▶ **Textauszug**
———

Auf mehreren Ebenen werden gerade Programme entwickelt, wie die Zukunft in Lüchow-Dannenberg gestaltet werden soll. Dazu gehört unter anderem die Nutzung von Flächen oder die Siedlungs- und Wohnungsbaupolitik.
Schon mal etwas von dem Begriff "Raumordnungsprogramm" (RROP) gehört? Diese Grundlage für die regionale Planung wird in unregelmäßigen Abständen neu erstellt. Darin wird geregelt wie der im Landkreis zur Verfügung stehende Lebensraum dauerhaft genutzt werden soll. Dazu gehören die Festlegung von Gewerbeflächen ebenso wie die Entwicklung von Wohnungsbauplänen oder die Festlegung von Räumen bzw. Flächen, die vorrangig für bestimmte Zwecke (z.B. Windkraftanlagen) genutzt werden können. So ein RROP ist rechtsverbindlich, das heißt, dass die darin festgelegten Ziele und Flächennutzungsmöglichkeiten nicht geändert werden können, so lange das RROP gilt. So ist es zum Beispiel nicht möglich, eine Windkraftanlage auf einer Fläche zu errichten, die im RROP nicht als Vorranggebiet für Windkraftanlagen ausgewiesen ist.

———

▶ **Bereitgestellte Daten**
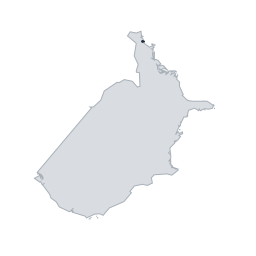 location of Sagadahoc, Maine, United States of America, rotated 283°
{"feature_id": "52423323B29513042802619", "entity_name": "Sagadahoc", "entity_type": "district", "adm_level": 2, "iso_a3": "USA", "parent_name": "United States of America", "parent_adm1": "Maine", "projection": "albers", "projection_center": [-69.847, 43.935], "detail": "fine", "context": "in_parent", "style": "filled", "palette": "slate", "viewbox_px": 256, "rotation_deg": 283, "n_neighbors": 0, "source": "geoboundaries", "source_scale": "gbopen_adm2", "svg_char_len": 4048}
<svg xmlns="http://www.w3.org/2000/svg" viewBox="0 0 256 256"><g transform="rotate(283 128 128)"><path d="M199.7,117.8L212.4,117.0L217.6,106.8L222.2,108.5L222.4,114.8L225.2,118.9L220.4,120.5L220.1,121.7L219.3,120.2L218.1,122.7L214.3,124.4L211.6,130.6L213.7,133.3L215.2,133.0L214.8,131.8L215.3,132.4L215.4,133.7L211.1,134.6L210.4,133.1L209.9,135.0L205.0,135.3L201.1,137.7L201.6,136.3L201.3,135.3L200.1,138.6L201.1,139.3L200.6,142.1L197.8,145.6L195.3,143.2L197.1,141.0L195.1,142.5L195.7,145.0L196.7,146.6L196.7,148.2L193.0,153.9L194.3,150.2L192.1,146.6L194.1,143.0L191.5,143.9L191.9,149.4L189.6,147.6L188.7,147.7L189.7,146.0L189.7,145.5L188.7,146.8L188.6,147.9L192.1,150.3L191.2,151.3L189.7,149.2L189.1,148.8L190.9,151.3L191.8,151.8L191.1,153.2L190.1,152.0L191.7,154.2L191.2,154.5L190.5,153.3L188.2,152.6L190.9,154.9L192.7,154.9L194.1,160.1L192.8,156.1L193.1,158.7L189.7,157.9L192.0,160.5L193.3,159.9L191.5,162.1L188.3,161.0L190.2,162.3L188.3,163.3L190.3,164.3L186.5,164.5L184.2,168.0L180.5,168.6L172.9,174.3L172.1,173.4L168.7,179.0L168.2,180.5L168.7,185.2L171.9,199.2L169.2,206.0L166.4,206.0L164.3,201.9L164.3,198.7L161.1,194.5L162.6,193.1L160.8,192.9L162.3,188.4L158.8,183.0L152.0,182.9L151.3,180.0L144.9,178.5L146.0,177.6L144.6,178.4L141.6,178.3L142.0,176.2L141.2,177.5L132.3,175.8L135.8,177.8L134.1,179.3L136.5,181.9L134.8,182.5L132.2,179.3L131.5,181.1L127.4,179.2L125.6,176.1L123.8,176.9L118.0,173.3L113.6,174.8L114.8,174.3L113.0,173.1L111.0,175.9L106.5,176.7L107.6,176.4L105.2,175.2L105.7,176.6L102.3,177.0L100.0,180.0L98.8,179.0L99.7,180.4L98.7,183.6L99.3,186.0L98.2,186.3L91.9,181.3L92.0,176.1L88.3,164.0L84.8,162.0L79.8,164.1L76.4,159.8L76.4,154.8L73.0,147.3L66.6,144.1L65.7,145.9L55.5,140.7L45.9,127.8L37.3,123.4L38.1,119.8L36.5,114.7L31.1,107.9L32.5,105.8L33.4,92.7L34.3,91.9L34.5,93.9L35.2,91.4L37.7,92.9L33.2,90.0L35.7,78.7L39.8,74.8L42.4,68.8L46.0,66.4L53.6,57.4L55.3,59.2L53.5,57.1L56.0,55.0L55.3,54.4L57.9,48.1L62.0,52.7L59.0,54.8L62.0,53.9L60.2,56.2L58.6,55.9L59.3,56.6L60.9,56.3L63.0,54.1L64.3,49.5L139.3,87.9L139.9,86.3L140.6,89.5L148.9,95.2L158.7,96.5L170.1,107.1L170.3,109.3L174.3,113.5L174.5,121.8L170.0,127.9L171.3,130.3L184.4,126.7L184.3,123.6L185.5,123.2L192.3,123.6L199.7,117.8ZM206.4,136.8L208.5,136.5L200.9,138.2L207.2,136.0L206.4,136.8ZM63.0,52.0L62.6,54.0L62.4,54.2L62.3,52.4L63.0,52.0ZM99.4,185.4L99.4,182.2L100.0,180.7L99.6,182.4L99.4,185.4ZM220.9,120.7L220.8,121.7L220.5,121.5L220.9,120.7ZM125.4,177.0L125.4,177.7L124.9,177.0L125.4,177.0ZM32.1,112.1L33.1,112.3L32.1,112.1ZM31.4,111.3L30.9,111.5L30.8,110.9L31.4,111.3ZM213.0,134.7L212.4,135.3L212.3,135.2L213.0,134.7ZM101.0,179.4L100.1,180.5L102.2,178.5L101.0,179.4ZM171.0,194.6L171.6,197.4L170.9,194.3L171.0,194.6ZM34.9,116.7L34.9,117.6L34.9,116.7L34.9,116.7ZM169.6,206.4L168.6,207.1L170.2,205.6L169.6,206.4ZM194.2,161.8L193.3,162.8L194.2,160.3L194.2,161.8ZM63.3,50.3L63.0,50.7L62.9,50.3L63.3,50.3ZM105.6,177.1L104.0,177.3L105.7,177.0L105.6,177.1ZM215.0,135.0L215.0,135.7L214.4,135.5L215.0,135.0ZM33.8,118.4L33.6,119.3L33.6,118.4L33.8,118.4ZM103.5,177.6L102.8,177.8L103.5,177.4L103.5,177.6ZM196.3,149.3L195.3,150.7L196.5,148.8L196.3,149.3ZM113.0,175.2L112.0,175.4L113.5,174.9L113.0,175.2ZM168.7,179.8L168.4,180.8L168.4,180.1L168.7,179.8ZM190.6,164.5L190.3,164.7L191.2,164.0L190.6,164.5ZM154.4,183.2L153.2,183.5L152.7,183.3L154.4,183.2ZM141.2,178.0L140.4,177.9L141.2,178.0ZM163.0,198.6L163.1,199.4L162.8,198.4L163.0,198.6ZM138.1,178.8L137.7,179.5L138.0,178.2L138.1,178.8ZM166.7,207.9L166.0,207.9L167.0,207.8L166.7,207.9ZM200.3,142.6L199.9,143.3L200.5,142.3L200.3,142.6ZM192.6,163.0L192.2,163.2L192.6,163.0Z" fill="#d9dde1" stroke="#a8b0b8" stroke-width="1"/><path d="M215.2,122.3L215.1,122.7L215.1,122.8L215.0,123.0L215.3,123.3L215.5,123.3L215.6,123.1L215.7,123.3L215.6,123.5L215.6,123.8L215.6,124.0L215.7,124.3L215.8,124.3L215.8,124.2L216.0,124.1L216.2,123.9L216.2,123.7L216.1,123.4L216.1,123.2L216.2,122.9L215.8,122.8L215.9,122.7L216.0,122.5L216.0,122.3L216.0,122.2L215.7,122.1L215.6,122.4L215.2,122.3Z" fill="#64748b" stroke="#1e293b" stroke-width="1.5"/></g></svg>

———

▶ **Aufgaben und Fragen**
#1 Prüfen Sie, ob die Aussagen (a), (b) und (c) mit dem Text über das Raumordnungsprogramm übereinstimmen, und antworten Sie jeweils mit Ja oder Nein samt wörtlichem Zitat der entscheidenden Textstelle. (a) Das Raumordnungsprogramm wird in regelmäßigen Abständen neu erstellt. (b) Solange das Raumordnungsprogramm gilt, lassen sich die darin festgelegten Ziele nicht ändern. (c) Zum Raumordnungsprogramm gehört die Festlegung von Gewerbeflächen.
#2 Schreiben Sie aus dem Text über das Raumordnungsprogramm den Abschnitt ab, der mit den Worten „Auf mehreren Ebenen“ beginnt und mit „Siedlungs- und Wohnungsbaupolitik.“ endet.

▶ **Lösungsübersicht**
#1
(a) Nein: „Diese Grundlage für die regionale Planung wird in unregelmäßigen Abständen neu erstellt.“
(b) Ja: „dass die darin festgelegten Ziele und Flächennutzungsmöglichkeiten nicht geändert werden können, so lange das RROP gilt“
(c) Ja: „Dazu gehören die Festlegung von Gewerbeflächen“

#2
Auf mehreren Ebenen werden gerade Programme entwickelt, wie die Zukunft in Lüchow-Dannenberg gestaltet werden soll. Dazu gehört unter anderem die Nutzung von Flächen oder die Siedlungs- und Wohnungsbaupolitik.